Open access student-edited journals are a second type of material that is an early driver for institutional repository adoption; law reviews are widely included among the 80 institutional repositories at the top 101 law schools, and there are multiple repositories that house journals and nothing else. In addition to a libraries’ goal of providing increased access to legal materials, the rationale for the journals’ inclusion in the repositories also partly mirrors that of faculty scholarship, namely as a showcase for the law school and increased citation counts for the journals. An additional rationale for the inclusion of law reviews and journals is that a move from print to electronic publishing can save a law school money due to reduced printing costs, as law reviews are generally money-losing enterprises.

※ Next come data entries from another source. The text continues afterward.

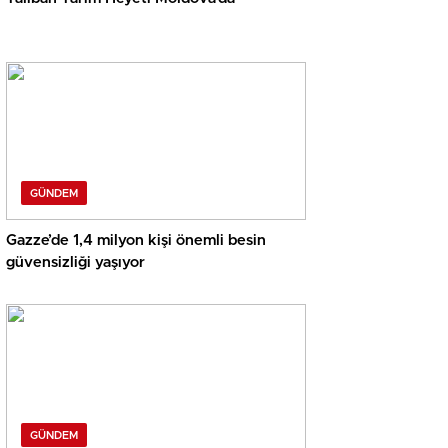
GÜNDEM
Gazze’de 1,4 milyon kişi önemli besin
güvensizliği yaşıyor
GÜNDEM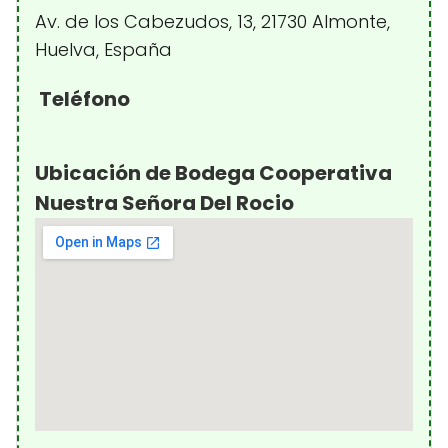
Av. de los Cabezudos, 13, 21730 Almonte,
Huelva, España
Teléfono
Ubicación de Bodega Cooperativa
Nuestra Señora Del Rocio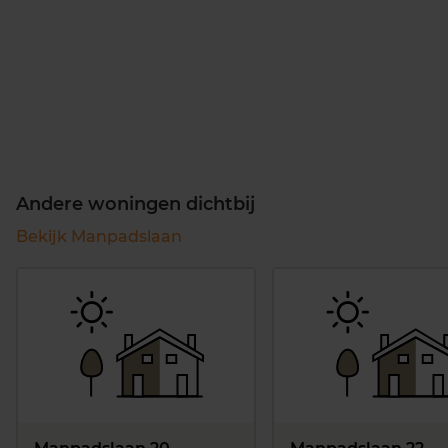
Andere woningen dichtbij
Bekijk Manpadslaan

While institutional repositories have typically started with the faculty and/or journal focus, this survey finds that the types of content included in the repositories has expanded a great deal. Libraries are increasingly including materials that highlight the law school’s history, student work, or the library’s special collections. These materials are actually a greater boon to institutional and legal research as they were less likely to be digitized previously, while also potentially broadening the appeal of the repository to alumni because of their historical and often school-specific nature. The creation and administration of institutional repositories for their law schools has allowed law libraries another avenue to participate in the academic and scholarly work of the law school. Especially with the inclusion of faculty scholarship and law reviews, but also with the inclusion of archival and historical information about the law school, the library continues to be an active force in law school life as it provides the services of publicizing, creating collections, and providing access to the law school’s intellectual output and history.